Some examples1 of this include:
— You’re flushing money down the toilet if you drink a latte
— It’s financial suicide to own a house
— Never buy a boat or a sports car
— Don’t send your kids to college
Underpinning all these warnings is a fundamental misunderstanding about the difference between a) spending and b) spending beyond your means. The former is how we acquire the goods and services we need to go about our daily lives, or the things we want because we get enjoyment from them; the latter is an error in judgment, a behavior fraught with risk that really does have the potential to lead one down the path of financial ruin.
Simply saying no to consumption is lazy and thoughtless. What should determine personal spending is the totality of the buyer’s financial circumstances.
Aside from the fact that the spending scolds so often are wrong, they also tend to be tedious bores. Invariably, they cite some very wealthy person who lives frugally, implying that you too can acquire great sums of money just by being cheap. This is, of course, a deeply flawed argument that totally misunderstands the most basic issues of how household budgets work.
This is the message of some recent stories citing the thrift of National Basketball Association star Kawhi Leonard. Yes, he has a three-year $103 million contract with the Los Angeles Clippers, but at least until recently he drove a 20-year-old SUV. Yet here’s the thing: You could skip buying a new car for the rest of your life and you will still likely never be as rich as Leonard by virtue of the fact that you don’t have a $103 million contract.

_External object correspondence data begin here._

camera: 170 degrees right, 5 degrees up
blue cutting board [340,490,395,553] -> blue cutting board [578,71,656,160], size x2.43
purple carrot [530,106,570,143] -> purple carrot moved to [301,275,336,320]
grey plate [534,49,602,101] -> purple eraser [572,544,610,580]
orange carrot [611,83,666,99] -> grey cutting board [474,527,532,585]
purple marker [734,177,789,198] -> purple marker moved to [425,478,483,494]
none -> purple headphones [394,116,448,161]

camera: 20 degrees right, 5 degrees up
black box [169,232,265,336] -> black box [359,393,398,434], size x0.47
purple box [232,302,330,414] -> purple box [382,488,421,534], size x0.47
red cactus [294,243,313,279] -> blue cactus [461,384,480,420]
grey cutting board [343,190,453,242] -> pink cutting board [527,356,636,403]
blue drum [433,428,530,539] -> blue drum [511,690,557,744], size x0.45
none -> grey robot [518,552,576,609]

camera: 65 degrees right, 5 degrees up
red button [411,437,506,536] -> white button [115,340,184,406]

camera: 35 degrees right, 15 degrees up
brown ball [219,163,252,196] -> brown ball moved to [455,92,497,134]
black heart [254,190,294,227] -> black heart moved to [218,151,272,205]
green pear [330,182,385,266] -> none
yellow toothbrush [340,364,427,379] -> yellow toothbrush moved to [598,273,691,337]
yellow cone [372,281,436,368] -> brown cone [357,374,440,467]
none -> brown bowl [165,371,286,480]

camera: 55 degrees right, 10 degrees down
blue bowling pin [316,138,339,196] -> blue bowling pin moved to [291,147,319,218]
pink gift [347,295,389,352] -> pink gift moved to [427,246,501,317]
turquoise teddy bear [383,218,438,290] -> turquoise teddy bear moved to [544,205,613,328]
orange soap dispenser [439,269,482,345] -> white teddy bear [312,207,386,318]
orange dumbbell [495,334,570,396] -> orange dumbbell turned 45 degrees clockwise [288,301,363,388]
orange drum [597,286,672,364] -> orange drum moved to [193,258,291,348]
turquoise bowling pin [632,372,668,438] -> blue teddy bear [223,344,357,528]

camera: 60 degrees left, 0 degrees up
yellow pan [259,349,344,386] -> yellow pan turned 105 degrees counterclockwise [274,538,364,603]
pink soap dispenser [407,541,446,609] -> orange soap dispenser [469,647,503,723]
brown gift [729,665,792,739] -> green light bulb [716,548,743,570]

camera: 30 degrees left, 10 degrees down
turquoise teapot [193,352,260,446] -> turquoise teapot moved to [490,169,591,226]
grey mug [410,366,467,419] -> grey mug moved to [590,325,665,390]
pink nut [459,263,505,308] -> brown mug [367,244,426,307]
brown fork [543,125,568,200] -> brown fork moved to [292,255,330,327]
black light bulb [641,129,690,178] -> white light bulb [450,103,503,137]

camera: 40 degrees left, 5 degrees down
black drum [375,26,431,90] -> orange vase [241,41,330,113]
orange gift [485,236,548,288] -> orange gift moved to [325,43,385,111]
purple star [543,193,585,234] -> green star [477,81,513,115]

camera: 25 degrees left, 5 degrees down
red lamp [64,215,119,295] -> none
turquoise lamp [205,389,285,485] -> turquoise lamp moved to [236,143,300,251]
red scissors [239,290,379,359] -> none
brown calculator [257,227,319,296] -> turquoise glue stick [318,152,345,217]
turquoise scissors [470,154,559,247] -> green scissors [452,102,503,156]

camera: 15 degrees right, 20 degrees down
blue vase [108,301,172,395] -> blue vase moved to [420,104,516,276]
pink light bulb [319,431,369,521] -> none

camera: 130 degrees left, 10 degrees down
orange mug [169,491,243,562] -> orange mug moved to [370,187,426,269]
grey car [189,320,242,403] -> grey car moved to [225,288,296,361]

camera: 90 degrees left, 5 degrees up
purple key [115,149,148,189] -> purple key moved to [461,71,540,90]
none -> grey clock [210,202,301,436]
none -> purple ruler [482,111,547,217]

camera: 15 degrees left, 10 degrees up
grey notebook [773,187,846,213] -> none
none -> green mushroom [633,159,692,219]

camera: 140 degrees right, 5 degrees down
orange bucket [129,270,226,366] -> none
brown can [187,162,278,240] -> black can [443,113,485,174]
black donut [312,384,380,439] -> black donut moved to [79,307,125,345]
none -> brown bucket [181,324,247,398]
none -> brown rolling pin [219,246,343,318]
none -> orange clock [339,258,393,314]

By the way, he hasn’t really skimped on his housing. But so what? He can easily afford it based on his huge annual income. And he probably should buy a newer car with better safety features, reducing the odds of a catastrophic injury that prematurely ends his playing career.
This is the key that the spending nags all seem to fail to understand. It is all about living within your means, not living like a pauper whether you have to or not.
The formula is simple: Spend less than you make. Make intelligent decisions. Don’t pretend to be something you are not by spending more than your income justifies. You do not need a business degree from Wharton to figure that out.
1. See these, in no particular order:
-Suze Orman, CNBC, March 28, 2019
-James Altucher, JA.com, October 9, 2015
-Michael Taylor San Antonio Express, July 31, 2015
-James Altucher JA.com, Feb. 25 2013
I originally published this at Bloomberg, January 13, 2020. All of my Bloomberg columns can be found here and here.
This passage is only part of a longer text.